EE#20 Who'll take our jobs
Every aspect of the transition will have to grapple with where workers come from
I wrote recently about the green jobs challenge, politicians promising a boatload of new domestic ‘green jobs’ but without any view of either what those jobs are or who might do them. In an ever tighter labour market, we need to look not just at home but abroad to fill vacancies in offshore wind or home retrofit. So this week I want to unpack just how important immigration might be to UK energy security.
The problem with jobs and skills is we don’t get specific often, let's focus on the most pressing part of the transition - home retrofit.
Current government targets are to install 600,000 heat pumps a year by 2028, that’s almost ten times the current rate. Estimates are that there are 3000 trained heat pump engineers in the UK. The Green Jobs Taskforce suggest this will need to increase by at least 7500 a year initially, and then 15,000 a year from 2028 onwards. For context that means each engineer now needs to get five mates trained, qualified and hired - every year.
The first place to look to fill this hole is existing workers, particularly those whose employment is threatened by the transition. Gas boiler engineers have some of the skills required but still need some training to install heat pumps. Some organisations like Greenworkx are workxing (sorry) hard to better connect job seekers with employers and training providers. But for individuals training is expensive, and there’s a lack of confidence it will lead to work or better pay.
But existing workers won’t be enough. According to Nesta, six in ten construction workers are over 51, with fewer than one in ten workers under 35. Older workers are likely to either retire or be more resistant to retraining for only a few years benefit. This is where Sunak’s backwards steps on home heat are a problem, it makes it look like there’s still a viable career in boiler installation.
We need new workers in heating, but unemployment is around four per cent. Construction faces the second-highest percentage of businesses reporting worker shortages, after hospitality. Recruitment, largely due to perceptions of the industry has been a real challenge. This is compounded by Brexit, with construction relying on one in ten of its workforce from the EU 2018-2020.
Training is happening, but not at the pace required. Public efforts are piecemeal and small-scale, the Home Decarbonisation Skills fund has a few thousand places. Private efforts, notably Octopus and E.ON are growing, as are local authorities like Manchester’s retrofit skills hub, but these aren’t enough to meet demand.
There no discussion on whether migration might be necessary to bridge the gap between heating labour supply and demand. Construction is eligible for skilled visas. Yet of 2300 issued for construction in 2022/23 only 13 went to plumbing and heating engineers.

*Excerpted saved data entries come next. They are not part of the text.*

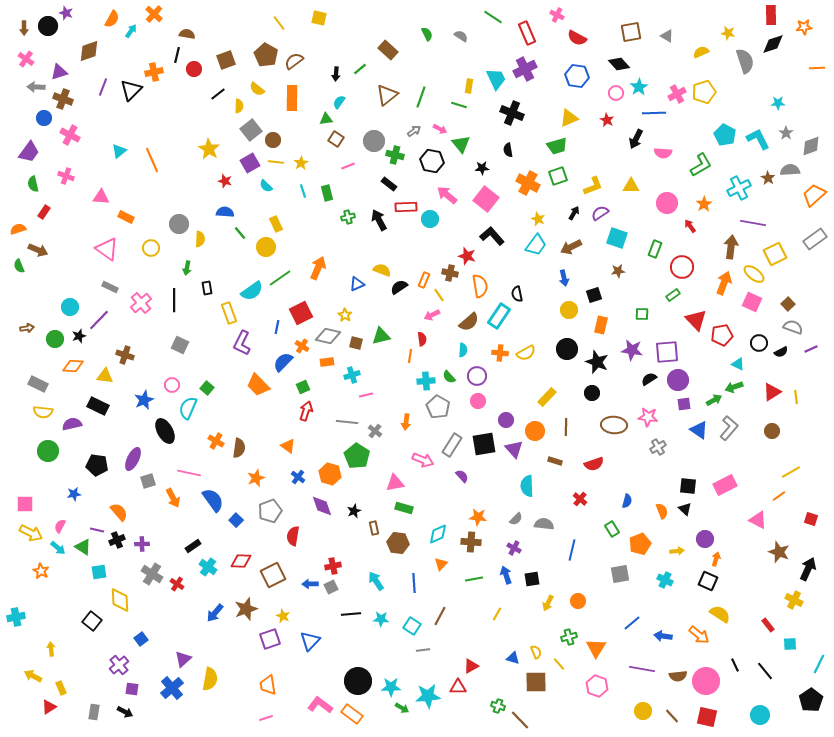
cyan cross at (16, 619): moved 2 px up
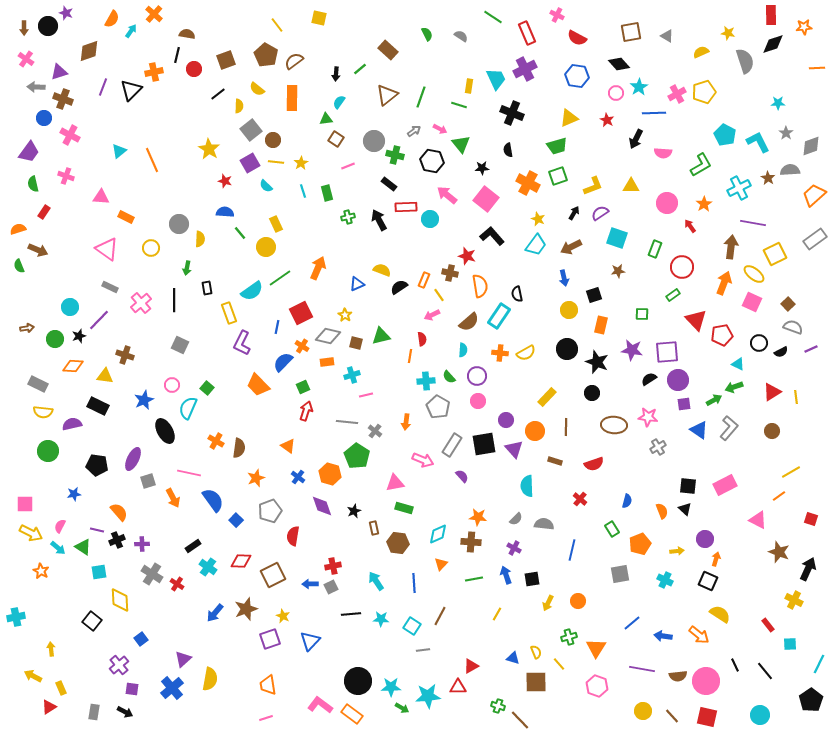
yellow line at (279, 23): moved 2 px left, 2 px down
cyan L-shape at (758, 139): moved 3 px down
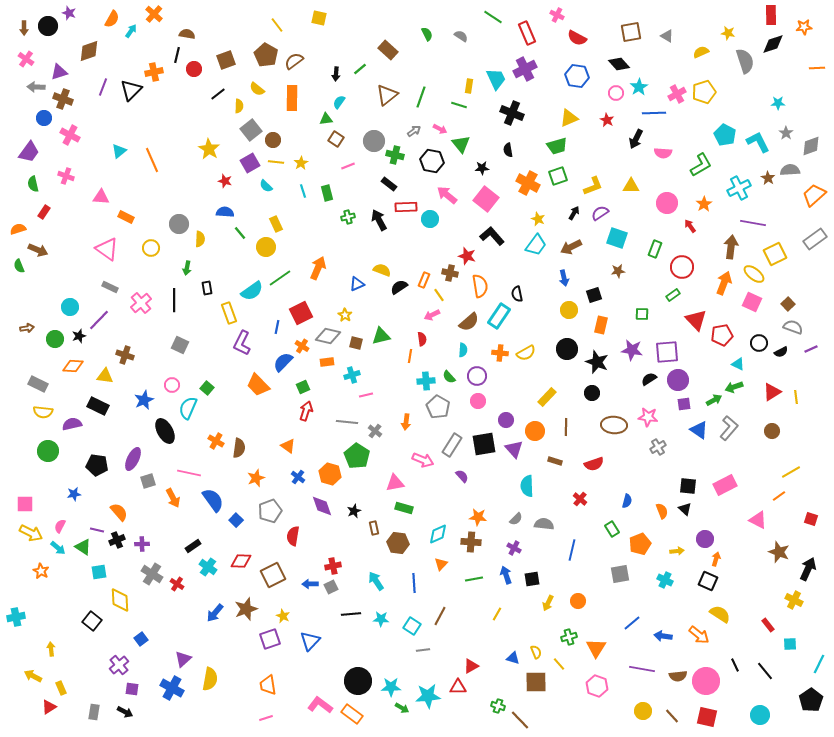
purple star at (66, 13): moved 3 px right
blue cross at (172, 688): rotated 20 degrees counterclockwise
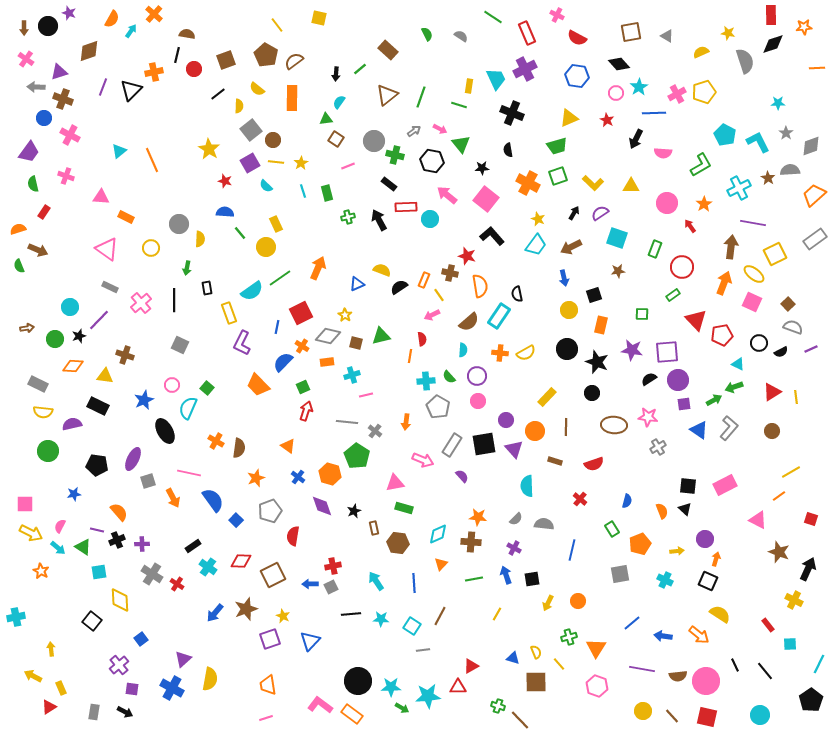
yellow L-shape at (593, 186): moved 3 px up; rotated 65 degrees clockwise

Heat pumps are mostly a European technology. That’s where the vast majority of installations and workers are. Theoretically, there should be a pool of labour available from countries, like Norway or Sweden, close to heat pump saturation. But they just don’t really, want to come to the UK. Yes, it’s easier to move in the EEA, but recent changes in government policy also make moving to the UK seem like a riskier bet. Heating and plumbing are also dominated by micro-businesses, and sole traders struggle with visa sponsorship.
There is hope, heat pumps are basically air con units and loads of people install those beyond Europe. But global cooling installation is growing faster than UK heat pump installation, and workers are unlikely to have to move far to do it. There is also still some training required to shift, for example in conducting a home energy assessment to make sure you get the right kit. UK homes are in a much worse state, and often much older than lots of buildings in comparable climates.
To fix this problem, other countries are setting up skills partnerships to address shortfalls in the transition workforce. Germany’s solar industry recently signed a deal with India, always keen to export its vast labour supply, to install solar. The German Public Employment Service has also set up a partnership with Colombia, training those in-country to become electrical engineers whilst also offering a temporary worker programme to apply them in the Fatherland. The UK has done similar on health and social care with countries like the Philippines.
What we don’t want is to be taking labour from abroad which holds back other countries' transition, but there is an opportunity given Europe’s transition is more advanced, to support skills and employ people for a short time before they return and can apply those skills at home.
In the paper we wrote for ODI, there were several other things we recommended. The first is that government needs a more granular view of the skills it needs and therefore what it will need to import. Labour market intelligence is a vital tool in industrial policy. Net zero should be informing the shortage occupation list. This might need to lead to a net zero workforce visa (though again the definition problem strikes), or the ability of say a trade body (construction!!) to sponsor visas rather than individuals.
The most urgent challenge for me is that politically we are flying blind. We have no idea what the public thinks about migration to help reach net zero. We know they aren’t enthused by green jobs themselves but recognise that net zero is vital and needs to be done. There’s always a well of support for ‘someone else should do it though’. Championing British green jobs, even if voters are sceptical they’ll appear makes a conversation about immigration harder to have. You can see the Daily Mail rubbing its hands with glee at the thought of a net zero means immigrants campaign. We need a boatload of people, and notoriously they are not a fan of boats.
We need everything to fill the skills gap. Domestic workers, automation, retraining, new entrants and ultimately immigration. But we need to start testing that conversation ASAP.